Start of Passage shown

When an electron moves from A to B along an electric field line, the electric field does 3.94 x 10^-19 J of work on it. What are the electric potential differences (a) Vb - Va, (b) Vc - Va, and (c) Vc - Vb?
To determine the electric potential differences, you need to use the relationship between work done by an electric field and the change in electric potential (V). The work done by the electric field on an electron can be calculated using the equation:
Work (W) = q * ΔV
Where:
- W is the work done by the electric field on the electron (given as 3.94 x 10^-19 J).
- q is the charge of the electron (q = -e, with e being the elementary charge of an electron, approximately equal to 1.6 x 10^-19 C).
- ΔV is the change in electric potential.
Now we can calculate the electric potential differences.
(a) Vb - Va:
Since Work (W) = q * ΔV, we can rearrange the equation as follows:
ΔV = W / q
Plugging in the given values:
ΔV = 3.94 x 10^-19 J / (-1.6 x 10^-19 C)
Calculating:
ΔV = -2.46 V
Therefore, Vb - Va = -2.46 V.
(b) Vc - Va:
To calculate Vc - Va, we need to add the potential difference from B to C (ΔVbc) with the potential difference from A to B (ΔVab).
Since ΔVab = -2.46 V (as calculated in (a)), and the potential difference ΔVbc is not given, we cannot determine Vc - Va without more information.
(c) Vc - Vb:
Similarly, to calculate Vc - Vb, we need to subtract the potential difference from A to B (ΔVab) from the potential difference from A to C (ΔVac).
Again, since ΔVab = -2.46 V (as calculated in (a)), and the potential difference ΔVac is not given, we cannot determine Vc - Vb without more information.

End of Passage shown
Start of Data section

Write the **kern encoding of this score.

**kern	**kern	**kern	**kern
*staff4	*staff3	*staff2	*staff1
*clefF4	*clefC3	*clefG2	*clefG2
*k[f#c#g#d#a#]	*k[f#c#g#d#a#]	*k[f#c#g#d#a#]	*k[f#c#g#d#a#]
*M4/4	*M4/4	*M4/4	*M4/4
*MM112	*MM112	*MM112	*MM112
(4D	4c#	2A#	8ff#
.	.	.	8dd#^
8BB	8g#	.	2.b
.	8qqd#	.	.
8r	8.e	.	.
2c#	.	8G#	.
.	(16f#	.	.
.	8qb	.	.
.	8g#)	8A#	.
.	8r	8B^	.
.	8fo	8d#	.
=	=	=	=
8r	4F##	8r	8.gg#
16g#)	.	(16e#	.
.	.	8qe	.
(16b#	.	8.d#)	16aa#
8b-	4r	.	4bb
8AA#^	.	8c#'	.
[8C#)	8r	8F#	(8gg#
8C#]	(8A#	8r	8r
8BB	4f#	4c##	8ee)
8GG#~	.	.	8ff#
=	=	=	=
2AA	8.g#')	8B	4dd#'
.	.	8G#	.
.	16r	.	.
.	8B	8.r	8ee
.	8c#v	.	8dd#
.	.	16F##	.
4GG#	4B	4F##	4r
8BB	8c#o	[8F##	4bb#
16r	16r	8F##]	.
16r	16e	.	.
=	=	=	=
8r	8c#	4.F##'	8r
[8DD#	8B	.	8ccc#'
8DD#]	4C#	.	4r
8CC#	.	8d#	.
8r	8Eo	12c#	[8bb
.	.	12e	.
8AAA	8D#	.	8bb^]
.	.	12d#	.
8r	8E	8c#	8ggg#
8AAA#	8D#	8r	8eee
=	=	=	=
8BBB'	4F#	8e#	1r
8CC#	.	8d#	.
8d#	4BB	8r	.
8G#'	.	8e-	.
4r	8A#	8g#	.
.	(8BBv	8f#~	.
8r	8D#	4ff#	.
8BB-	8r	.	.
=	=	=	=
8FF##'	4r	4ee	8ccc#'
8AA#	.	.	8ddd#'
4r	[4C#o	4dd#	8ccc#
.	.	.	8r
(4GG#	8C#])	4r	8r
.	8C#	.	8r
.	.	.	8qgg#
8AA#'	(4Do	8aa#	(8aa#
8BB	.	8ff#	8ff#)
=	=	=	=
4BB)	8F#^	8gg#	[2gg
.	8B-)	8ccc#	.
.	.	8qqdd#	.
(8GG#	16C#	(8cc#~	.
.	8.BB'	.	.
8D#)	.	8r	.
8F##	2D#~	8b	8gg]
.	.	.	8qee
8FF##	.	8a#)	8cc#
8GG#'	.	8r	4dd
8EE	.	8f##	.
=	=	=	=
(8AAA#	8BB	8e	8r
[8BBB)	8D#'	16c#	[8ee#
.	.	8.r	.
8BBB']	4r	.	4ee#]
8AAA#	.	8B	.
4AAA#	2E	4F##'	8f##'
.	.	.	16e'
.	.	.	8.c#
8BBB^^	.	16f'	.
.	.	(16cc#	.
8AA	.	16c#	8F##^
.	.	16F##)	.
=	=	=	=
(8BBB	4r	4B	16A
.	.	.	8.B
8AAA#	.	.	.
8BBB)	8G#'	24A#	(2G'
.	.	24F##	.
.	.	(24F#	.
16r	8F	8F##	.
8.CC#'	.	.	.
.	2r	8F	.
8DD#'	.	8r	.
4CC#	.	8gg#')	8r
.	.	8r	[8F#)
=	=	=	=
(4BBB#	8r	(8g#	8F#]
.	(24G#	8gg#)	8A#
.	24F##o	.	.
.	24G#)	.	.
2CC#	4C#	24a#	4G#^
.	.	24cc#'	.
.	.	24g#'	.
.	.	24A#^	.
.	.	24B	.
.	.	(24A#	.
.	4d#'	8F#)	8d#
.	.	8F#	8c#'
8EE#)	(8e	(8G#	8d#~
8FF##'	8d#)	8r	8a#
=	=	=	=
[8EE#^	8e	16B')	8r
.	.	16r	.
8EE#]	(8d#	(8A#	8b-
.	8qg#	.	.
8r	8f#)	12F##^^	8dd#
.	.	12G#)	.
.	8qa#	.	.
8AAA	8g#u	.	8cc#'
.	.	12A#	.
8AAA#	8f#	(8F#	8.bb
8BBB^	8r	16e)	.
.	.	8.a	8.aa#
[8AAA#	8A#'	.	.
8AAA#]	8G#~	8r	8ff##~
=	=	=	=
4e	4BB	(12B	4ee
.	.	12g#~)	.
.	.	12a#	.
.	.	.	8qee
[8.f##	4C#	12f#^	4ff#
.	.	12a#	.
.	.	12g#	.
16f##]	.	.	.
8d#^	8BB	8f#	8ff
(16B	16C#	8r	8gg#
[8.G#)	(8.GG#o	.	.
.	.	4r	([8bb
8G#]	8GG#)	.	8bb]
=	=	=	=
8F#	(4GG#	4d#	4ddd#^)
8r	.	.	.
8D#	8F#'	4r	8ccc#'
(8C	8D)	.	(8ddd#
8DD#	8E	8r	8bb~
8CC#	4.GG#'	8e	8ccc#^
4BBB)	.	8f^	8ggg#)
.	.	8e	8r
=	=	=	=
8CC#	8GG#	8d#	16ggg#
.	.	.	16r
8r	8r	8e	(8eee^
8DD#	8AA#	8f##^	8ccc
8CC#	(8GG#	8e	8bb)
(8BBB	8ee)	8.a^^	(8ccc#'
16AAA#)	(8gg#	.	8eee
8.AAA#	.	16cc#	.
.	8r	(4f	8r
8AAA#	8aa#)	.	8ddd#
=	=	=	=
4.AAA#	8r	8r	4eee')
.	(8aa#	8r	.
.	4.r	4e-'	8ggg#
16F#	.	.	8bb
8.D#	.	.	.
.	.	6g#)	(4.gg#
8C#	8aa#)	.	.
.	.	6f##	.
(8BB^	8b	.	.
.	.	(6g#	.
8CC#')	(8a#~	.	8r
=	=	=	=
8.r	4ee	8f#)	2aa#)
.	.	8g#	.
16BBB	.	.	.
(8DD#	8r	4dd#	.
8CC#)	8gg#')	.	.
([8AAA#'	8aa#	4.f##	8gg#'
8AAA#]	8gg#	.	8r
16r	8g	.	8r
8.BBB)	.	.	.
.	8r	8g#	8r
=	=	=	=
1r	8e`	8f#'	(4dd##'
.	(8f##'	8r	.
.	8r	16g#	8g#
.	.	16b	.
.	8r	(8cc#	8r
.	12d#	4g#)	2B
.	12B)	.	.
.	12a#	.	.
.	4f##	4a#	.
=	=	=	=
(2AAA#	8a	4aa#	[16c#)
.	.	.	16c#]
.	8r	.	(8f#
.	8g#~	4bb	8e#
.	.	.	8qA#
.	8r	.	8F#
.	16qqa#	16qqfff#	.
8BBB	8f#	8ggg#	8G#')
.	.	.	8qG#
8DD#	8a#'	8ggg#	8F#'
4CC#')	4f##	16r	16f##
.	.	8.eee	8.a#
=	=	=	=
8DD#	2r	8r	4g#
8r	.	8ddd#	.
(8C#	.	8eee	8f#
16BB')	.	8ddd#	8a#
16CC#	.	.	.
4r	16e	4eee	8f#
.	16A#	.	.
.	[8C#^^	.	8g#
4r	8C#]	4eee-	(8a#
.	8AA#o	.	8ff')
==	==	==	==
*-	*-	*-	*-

End of Data section

_Exercise requirements:_
1: In the electron potential question, what approximate value is given for the elementary charge?
2: Print the part of the electron potential question between "- q is the charge" and "Va = -2.46 V.", inclusive.

_Task solutions:_
1: About 1.6 x 10^-19 C.

2:
- q is the charge of the electron (q = -e, with e being the elementary charge of an electron, approximately equal to 1.6 x 10^-19 C).
- ΔV is the change in electric potential.
Now we can calculate the electric potential differences.
(a) Vb - Va:
Since Work (W) = q * ΔV, we can rearrange the equation as follows:
ΔV = W / q
Plugging in the given values:
ΔV = 3.94 x 10^-19 J / (-1.6 x 10^-19 C)
Calculating:
ΔV = -2.46 V
Therefore, Vb - Va = -2.46 V.